## EXERCISE BRIEF:
List each line of the data that holds the word "Capacity".

(Data excerpts)

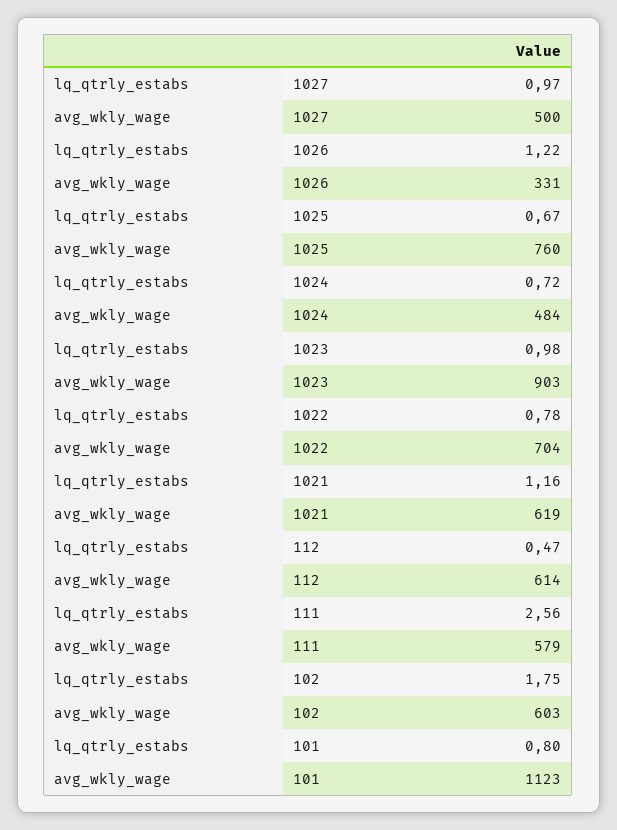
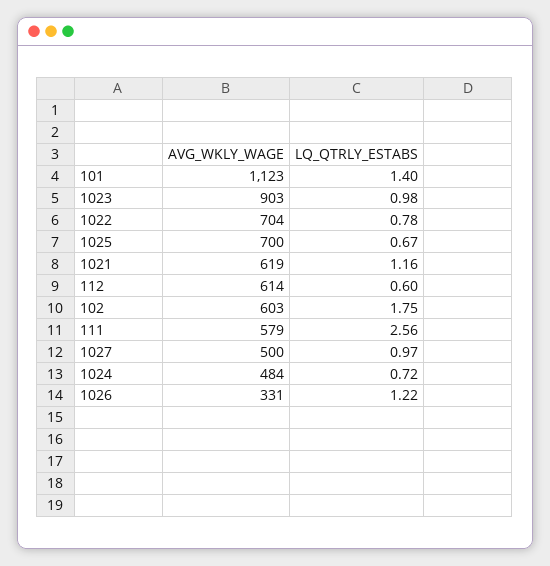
avg_wkly_wage, 1025: 760 -> 700
lq_qtrly_estabs, 112: 0.47 -> 0.6
lq_qtrly_estabs, 101: 0.8 -> 1.4

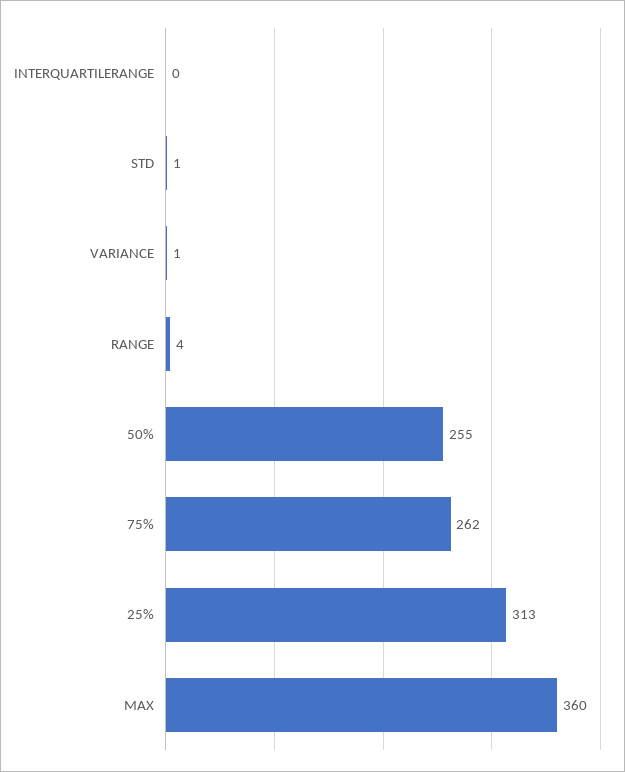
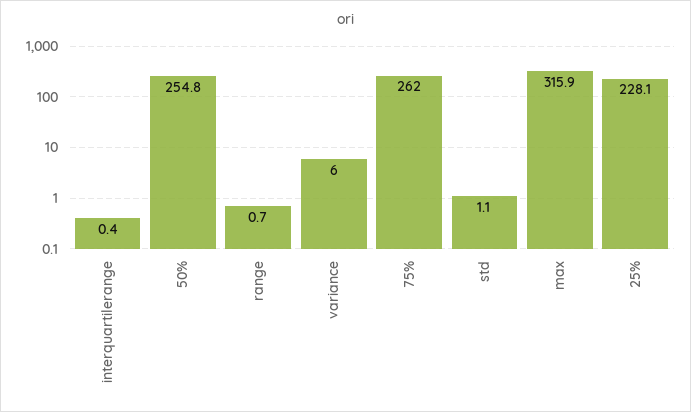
VARIANCE: 1 -> 6
RANGE: 4 -> 0.7
25%: 313 -> 228.1
MAX: 360 -> 315.9

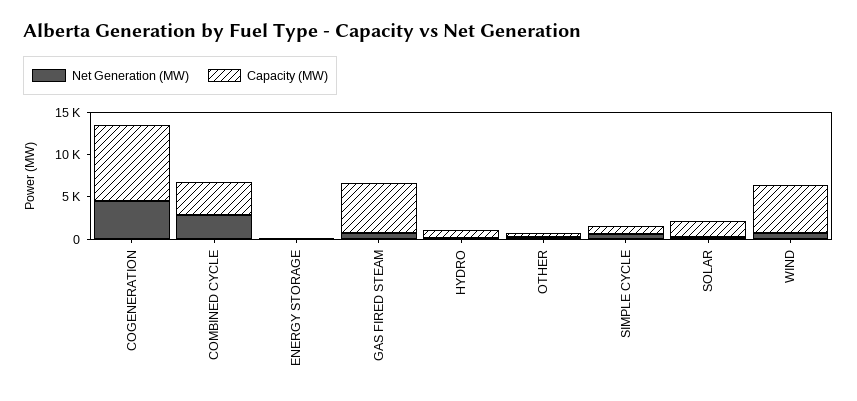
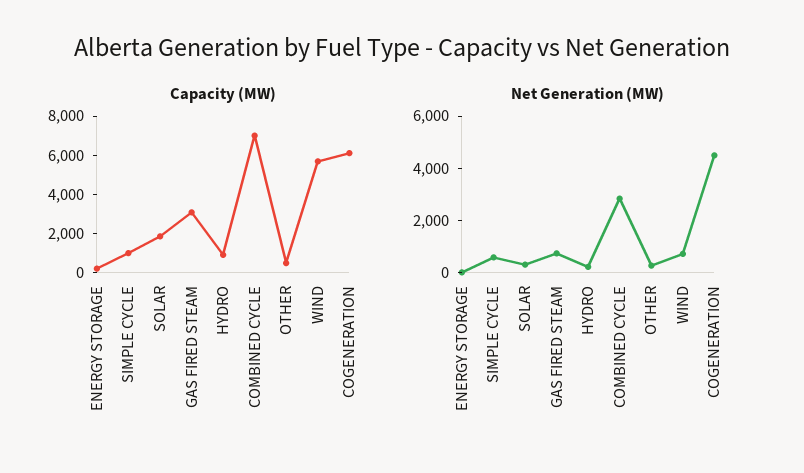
Capacity (MW), COGENERATION: 9000 -> 6000
Capacity (MW), COMBINED CYCLE: 4000 -> 7000
Capacity (MW), GAS FIRED STEAM: 6000 -> 3000

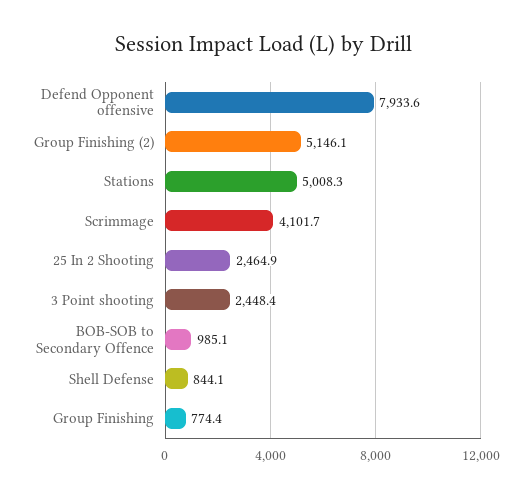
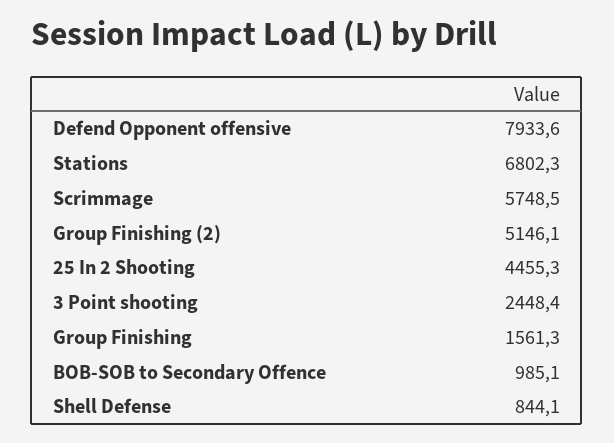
Stations: 5008.3 -> 6802.3
Scrimmage: 4101.7 -> 5748.5
25 In 2 Shooting: 2464.9 -> 4455.3
Group Finishing: 774.4 -> 1561.3

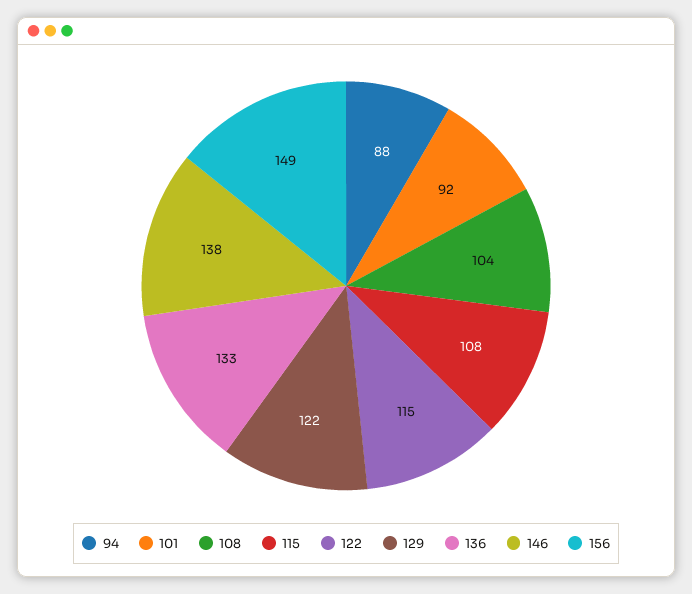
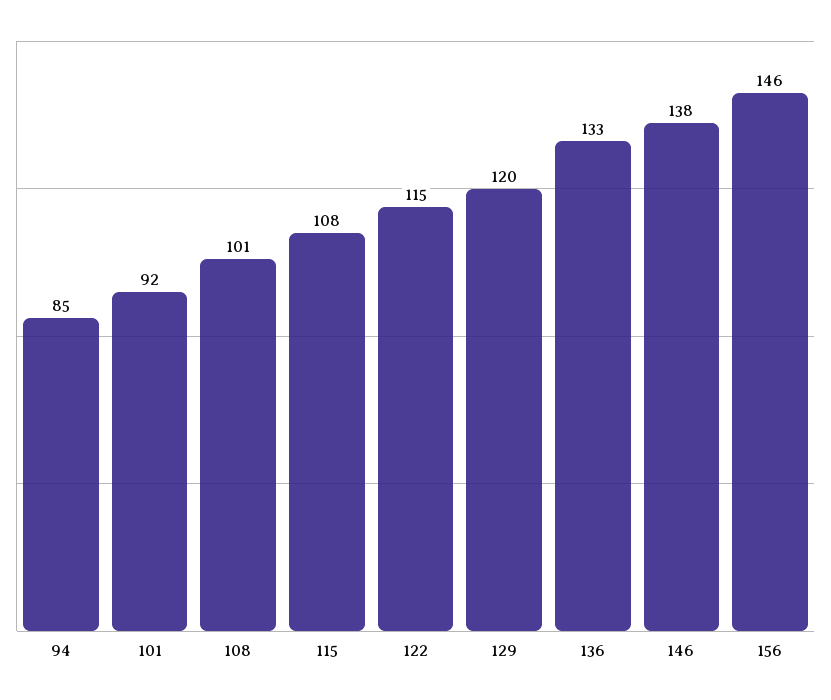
94: 88 -> 85
108: 104 -> 101
129: 122 -> 120
156: 149 -> 146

## TASK ANSWER:
Capacity (MW), COGENERATION: 9000 -> 6000
Capacity (MW), COMBINED CYCLE: 4000 -> 7000
Capacity (MW), GAS FIRED STEAM: 6000 -> 3000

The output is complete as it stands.